-- start of RECORDS FOR THE TASK --
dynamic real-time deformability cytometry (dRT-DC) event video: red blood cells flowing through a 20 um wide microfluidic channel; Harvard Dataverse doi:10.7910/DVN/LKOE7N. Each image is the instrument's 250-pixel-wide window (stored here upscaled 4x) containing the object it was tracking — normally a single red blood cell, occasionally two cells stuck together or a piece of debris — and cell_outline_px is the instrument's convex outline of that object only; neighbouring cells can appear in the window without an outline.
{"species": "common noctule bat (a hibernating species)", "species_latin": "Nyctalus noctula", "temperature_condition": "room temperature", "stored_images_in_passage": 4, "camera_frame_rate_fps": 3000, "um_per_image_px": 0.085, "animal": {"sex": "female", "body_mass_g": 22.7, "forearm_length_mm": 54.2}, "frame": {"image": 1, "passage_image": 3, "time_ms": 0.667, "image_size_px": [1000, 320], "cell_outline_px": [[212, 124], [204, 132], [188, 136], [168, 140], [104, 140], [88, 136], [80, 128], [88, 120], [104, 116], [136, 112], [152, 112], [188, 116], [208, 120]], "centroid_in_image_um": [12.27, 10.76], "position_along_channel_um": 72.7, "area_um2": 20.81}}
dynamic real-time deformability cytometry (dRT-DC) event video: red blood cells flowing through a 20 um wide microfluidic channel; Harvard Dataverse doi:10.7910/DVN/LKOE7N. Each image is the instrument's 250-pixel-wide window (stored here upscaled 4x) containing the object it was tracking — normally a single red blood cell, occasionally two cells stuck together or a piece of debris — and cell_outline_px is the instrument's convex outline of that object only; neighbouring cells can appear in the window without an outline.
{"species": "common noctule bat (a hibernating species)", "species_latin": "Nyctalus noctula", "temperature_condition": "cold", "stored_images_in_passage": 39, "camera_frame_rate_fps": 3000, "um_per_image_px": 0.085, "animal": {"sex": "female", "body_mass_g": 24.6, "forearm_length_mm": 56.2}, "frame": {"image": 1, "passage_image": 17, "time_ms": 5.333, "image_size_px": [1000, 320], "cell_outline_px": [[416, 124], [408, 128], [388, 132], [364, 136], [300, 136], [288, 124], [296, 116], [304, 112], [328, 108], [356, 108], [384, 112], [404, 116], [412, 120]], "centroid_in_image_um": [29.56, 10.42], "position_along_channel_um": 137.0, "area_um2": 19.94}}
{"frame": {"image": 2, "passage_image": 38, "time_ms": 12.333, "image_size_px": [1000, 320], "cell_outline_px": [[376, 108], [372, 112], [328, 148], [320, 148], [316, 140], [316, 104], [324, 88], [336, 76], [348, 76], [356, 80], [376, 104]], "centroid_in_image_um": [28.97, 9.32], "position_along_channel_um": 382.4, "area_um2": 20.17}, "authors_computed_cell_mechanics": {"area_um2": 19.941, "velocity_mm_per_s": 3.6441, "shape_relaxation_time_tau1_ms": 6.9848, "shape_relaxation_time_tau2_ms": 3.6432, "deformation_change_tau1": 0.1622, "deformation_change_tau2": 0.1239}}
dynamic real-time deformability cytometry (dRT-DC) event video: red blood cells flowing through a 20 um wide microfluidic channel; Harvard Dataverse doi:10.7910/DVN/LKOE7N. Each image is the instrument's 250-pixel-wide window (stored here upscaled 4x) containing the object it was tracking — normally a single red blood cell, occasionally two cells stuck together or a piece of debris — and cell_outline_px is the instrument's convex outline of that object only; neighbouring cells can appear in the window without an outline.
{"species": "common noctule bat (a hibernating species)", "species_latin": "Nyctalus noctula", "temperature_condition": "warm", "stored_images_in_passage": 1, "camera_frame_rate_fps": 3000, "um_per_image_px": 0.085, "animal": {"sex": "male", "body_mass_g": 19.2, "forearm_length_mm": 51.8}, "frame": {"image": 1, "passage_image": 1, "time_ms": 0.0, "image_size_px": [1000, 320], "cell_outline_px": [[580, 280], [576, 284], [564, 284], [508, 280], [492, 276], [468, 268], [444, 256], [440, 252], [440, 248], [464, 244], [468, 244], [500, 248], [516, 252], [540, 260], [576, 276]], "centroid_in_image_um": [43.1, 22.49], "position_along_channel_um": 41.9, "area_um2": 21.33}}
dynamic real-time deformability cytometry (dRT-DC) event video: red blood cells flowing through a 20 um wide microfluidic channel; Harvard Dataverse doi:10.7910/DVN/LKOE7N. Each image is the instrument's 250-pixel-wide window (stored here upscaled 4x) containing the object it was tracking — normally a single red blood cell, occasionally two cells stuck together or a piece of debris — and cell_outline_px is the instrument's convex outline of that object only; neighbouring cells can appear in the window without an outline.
-- end of RECORDS FOR THE TASK --
• TASK TO COMPLETE: Give the entries again in full, exactly as they are written.

• SOLUTION TO THIS TASK:
dynamic real-time deformability cytometry (dRT-DC) event video: red blood cells flowing through a 20 um wide microfluidic channel; Harvard Dataverse doi:10.7910/DVN/LKOE7N. Each image is the instrument's 250-pixel-wide window (stored here upscaled 4x) containing the object it was tracking — normally a single red blood cell, occasionally two cells stuck together or a piece of debris — and cell_outline_px is the instrument's convex outline of that object only; neighbouring cells can appear in the window without an outline.
{"species": "common noctule bat (a hibernating species)", "species_latin": "Nyctalus noctula", "temperature_condition": "room temperature", "stored_images_in_passage": 4, "camera_frame_rate_fps": 3000, "um_per_image_px": 0.085, "animal": {"sex": "female", "body_mass_g": 22.7, "forearm_length_mm": 54.2}, "frame": {"image": 1, "passage_image": 3, "time_ms": 0.667, "image_size_px": [1000, 320], "cell_outline_px": [[212, 124], [204, 132], [188, 136], [168, 140], [104, 140], [88, 136], [80, 128], [88, 120], [104, 116], [136, 112], [152, 112], [188, 116], [208, 120]], "centroid_in_image_um": [12.27, 10.76], "position_along_channel_um": 72.7, "area_um2": 20.81}}
dynamic real-time deformability cytometry (dRT-DC) event video: red blood cells flowing through a 20 um wide microfluidic channel; Harvard Dataverse doi:10.7910/DVN/LKOE7N. Each image is the instrument's 250-pixel-wide window (stored here upscaled 4x) containing the object it was tracking — normally a single red blood cell, occasionally two cells stuck together or a piece of debris — and cell_outline_px is the instrument's convex outline of that object only; neighbouring cells can appear in the window without an outline.
{"species": "common noctule bat (a hibernating species)", "species_latin": "Nyctalus noctula", "temperature_condition": "cold", "stored_images_in_passage": 39, "camera_frame_rate_fps": 3000, "um_per_image_px": 0.085, "animal": {"sex": "female", "body_mass_g": 24.6, "forearm_length_mm": 56.2}, "frame": {"image": 1, "passage_image": 17, "time_ms": 5.333, "image_size_px": [1000, 320], "cell_outline_px": [[416, 124], [408, 128], [388, 132], [364, 136], [300, 136], [288, 124], [296, 116], [304, 112], [328, 108], [356, 108], [384, 112], [404, 116], [412, 120]], "centroid_in_image_um": [29.56, 10.42], "position_along_channel_um": 137.0, "area_um2": 19.94}}
{"frame": {"image": 2, "passage_image": 38, "time_ms": 12.333, "image_size_px": [1000, 320], "cell_outline_px": [[376, 108], [372, 112], [328, 148], [320, 148], [316, 140], [316, 104], [324, 88], [336, 76], [348, 76], [356, 80], [376, 104]], "centroid_in_image_um": [28.97, 9.32], "position_along_channel_um": 382.4, "area_um2": 20.17}, "authors_computed_cell_mechanics": {"area_um2": 19.941, "velocity_mm_per_s": 3.6441, "shape_relaxation_time_tau1_ms": 6.9848, "shape_relaxation_time_tau2_ms": 3.6432, "deformation_change_tau1": 0.1622, "deformation_change_tau2": 0.1239}}
dynamic real-time deformability cytometry (dRT-DC) event video: red blood cells flowing through a 20 um wide microfluidic channel; Harvard Dataverse doi:10.7910/DVN/LKOE7N. Each image is the instrument's 250-pixel-wide window (stored here upscaled 4x) containing the object it was tracking — normally a single red blood cell, occasionally two cells stuck together or a piece of debris — and cell_outline_px is the instrument's convex outline of that object only; neighbouring cells can appear in the window without an outline.
{"species": "common noctule bat (a hibernating species)", "species_latin": "Nyctalus noctula", "temperature_condition": "warm", "stored_images_in_passage": 1, "camera_frame_rate_fps": 3000, "um_per_image_px": 0.085, "animal": {"sex": "male", "body_mass_g": 19.2, "forearm_length_mm": 51.8}, "frame": {"image": 1, "passage_image": 1, "time_ms": 0.0, "image_size_px": [1000, 320], "cell_outline_px": [[580, 280], [576, 284], [564, 284], [508, 280], [492, 276], [468, 268], [444, 256], [440, 252], [440, 248], [464, 244], [468, 244], [500, 248], [516, 252], [540, 260], [576, 276]], "centroid_in_image_um": [43.1, 22.49], "position_along_channel_um": 41.9, "area_um2": 21.33}}
dynamic real-time deformability cytometry (dRT-DC) event video: red blood cells flowing through a 20 um wide microfluidic channel; Harvard Dataverse doi:10.7910/DVN/LKOE7N. Each image is the instrument's 250-pixel-wide window (stored here upscaled 4x) containing the object it was tracking — normally a single red blood cell, occasionally two cells stuck together or a piece of debris — and cell_outline_px is the instrument's convex outline of that object only; neighbouring cells can appear in the window without an outline.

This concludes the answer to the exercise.